Мы видим, что в южнорусских поэмах Пушкина невидимо присутствует великая проблема Востока и Запада. Если для Байрона, для Виктора Гюго, для Мюссе ориентализм есть новый своеобразный поэтический прием, — для русского поэта этот уклон романтизма сразу поднимается до значения исторической и философской темы. Недаром тогда же им написан отрывок ‘Недвижный страж дремал на царственном пороге…’ Недоконченный фрагмент не оставляет сомнения в его основной мысли. В стихотворении противопоставлены в лице Александра и Наполеона не только две основные силы, творившие историю, но и два полярных течения власти: замкнутая восточная деспотия и пробудившаяся на Западе безграничная воля народов. Владыка Севера надменен и самоупоен своей безграничной мощью, сковавшей дух западной революции:
…Жребии земли
В увенчанной главе стесненные лежали,
Чредою выпадали
И миру тихую неволю в дар несли.
И как великолепно развернут здесь размах этой европейской реакции, идущей из тогдашнего Петербурга:
От Тибровых валов до Вислы и Невы,
От Царскосельских лип до башен Гибралтара,
Все молча ждет удара —
Все пало, под ярем склонились все главы.
Поэт с негодующим вдохновением воспроизводит этот железно-неумоливый голос мировой реакции:
Давно ли ветхая Европа свирепела?
Надеждой новою Германия кипела,
Шаталась Австрия, Неаполь восставал?
За Пиренеями давно ль судьбой народа
Уж правила свобода,
И самовластие лишь Север укрывал?
Давно ль — и где же вы, зиждители свободы?

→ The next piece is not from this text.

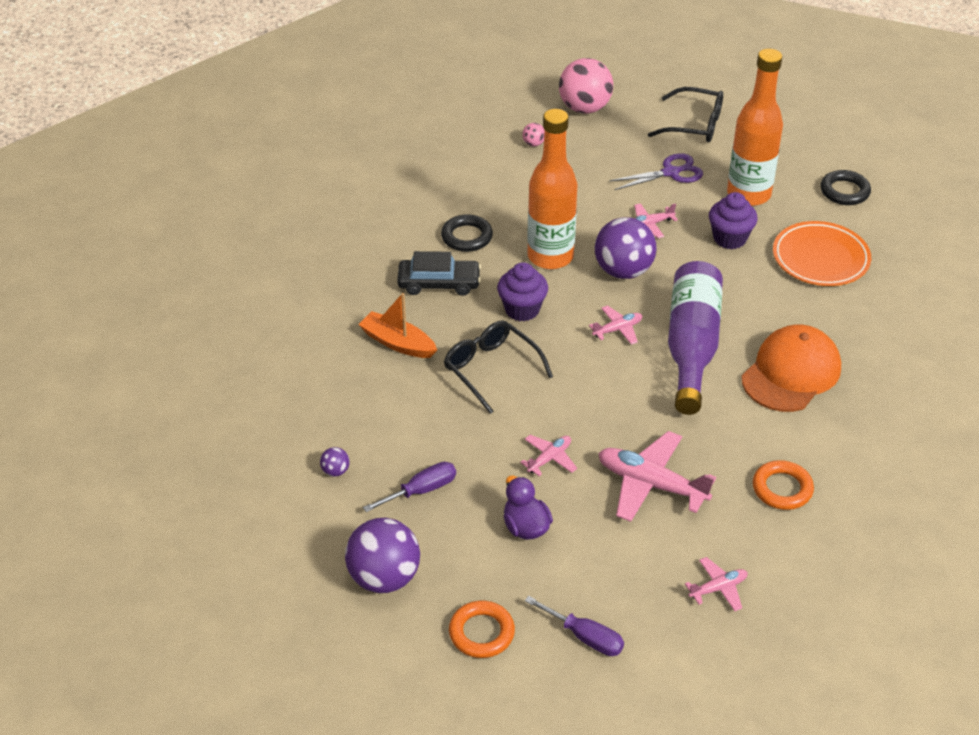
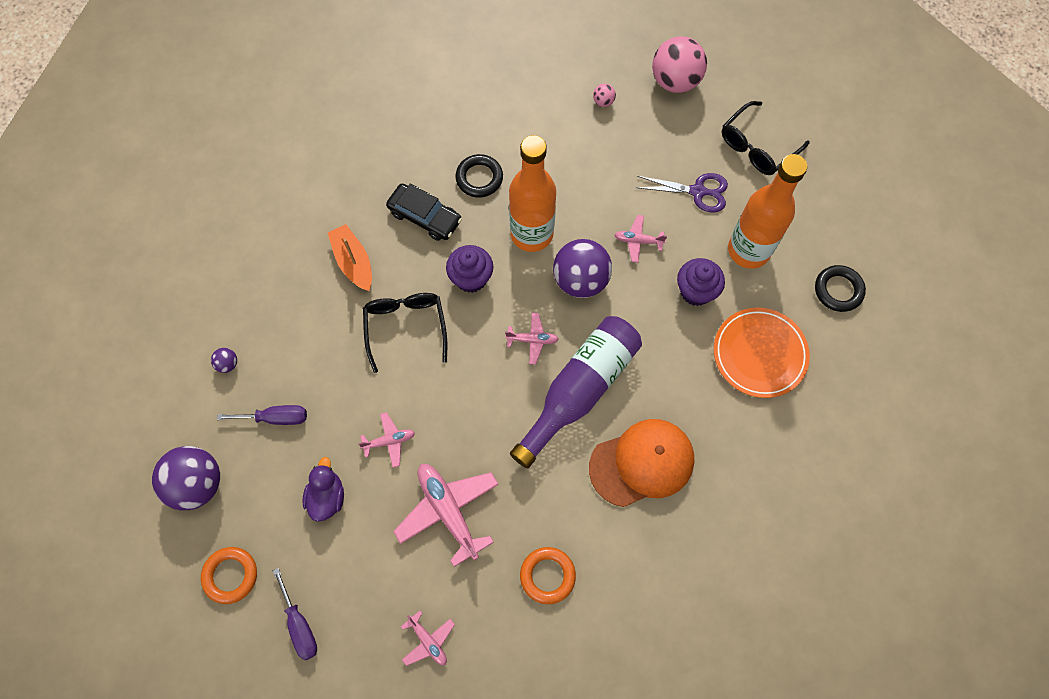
camera: 30 degrees right, 25 degrees up
black glasses [648,87,723,142] -> black glasses turned 90 degrees clockwise [722,101,810,175]
pink plane [685,557,748,611] -> pink plane turned 45 degrees clockwise [401,611,455,666]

Ну что ж? Витийствуйте, ищите прав природы,
Волнуйте, мудрецы, безумную толпу.
Вот Кесарь, — где же Брут? О, грозные витии,
Целуйте жезл России
И вас поправшую железную стопу.
И в ответ на этот вызов является венчанный воин Великой французской революции:
Свершитель роковой безвестного веленья,
Сей всадник, перед кем склонилися цари,
Мятежной вольницы наследник и убийца…
……………………………………………………………………
Во цвете здравия, и мужества, и мощи
Владыке полунощи
Владыка Запада грозящий предстоял.
Тема поставлена совершенно четко. Мысль Пушкина ясна, несмотря на незаконченность отрывка. Дух Запада, дух освобожденной мысли, пафос новой вольности и свободного гражданства — вот, что неминуемо сокрушит железную пяту владыки Севера.

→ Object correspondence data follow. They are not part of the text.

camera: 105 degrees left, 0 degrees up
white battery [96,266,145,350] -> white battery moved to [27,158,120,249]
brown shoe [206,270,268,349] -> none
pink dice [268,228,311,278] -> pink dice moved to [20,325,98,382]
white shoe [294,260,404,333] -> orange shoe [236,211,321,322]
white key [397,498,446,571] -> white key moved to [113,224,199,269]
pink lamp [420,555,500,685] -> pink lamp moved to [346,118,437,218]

В 1823 году Пушкин уже явственно выходит из юношески-бездумного увлечения ‘вольнолюбивостью’. У него срываются подчас ноты скептицизма, спокойного раздумья, холодной критики. Стихотворение ‘Свободы сеятель пустынный’ свидетельствует, что он уже трезво размышлял о кумире свободы и улавливал здесь не одну только красоту. Но этот голос рассудка ни на мгновенье не ослабляет в нем того чувства личной приверженности к молодой, восстающей, смело несущейся в будущее Европе, которая в южнорусскую эпоху пушкинской биографии так отчетливо откристаллизовалась в художественно-философскую антитезу Востока и Запада.
Всматриваясь, с какой глубиной и смелостью поставлена эта проблема в пушкинских произведениях 1823 года, невольно вспоминаешь бессмертную формулу Аполлона Григорьева: ‘Пушкин — наше все’. Основоположные течения, резко разделявшие впоследствии русскую мысль, уже поставлены им не только в местном, русском, национальном плане, но и в обширных перспективах европейской истории минувших и грядущих столетий.
Вот почему, когда впоследствии Аксаковы и Хомяковы спорили с Герценом и Белинским, когда Достоевский громил Тургенева, когда Тютчев строил свои обширные философские сопоставления России и Европы, когда великий вопрос о двух культурных мирах представал сознанию русских символистов, когда, наконец, тема мирового значения России отливалась в новую проблему ‘Евразии’ — все эти философские варианты наново разрабатывали ту поразительную интуицию всемирно-исторического процесса, которая запечатлена в образах и строфах юного Пушкина.
Вот почему, вступая в мир его поэм, мы обращаемся к нашему вечному современнику.
Источник текста: Цех пера. Статьи о литературе / Леонид Гроссман. — Москва: Федерация, 1930. — 301 с., 19×14 см.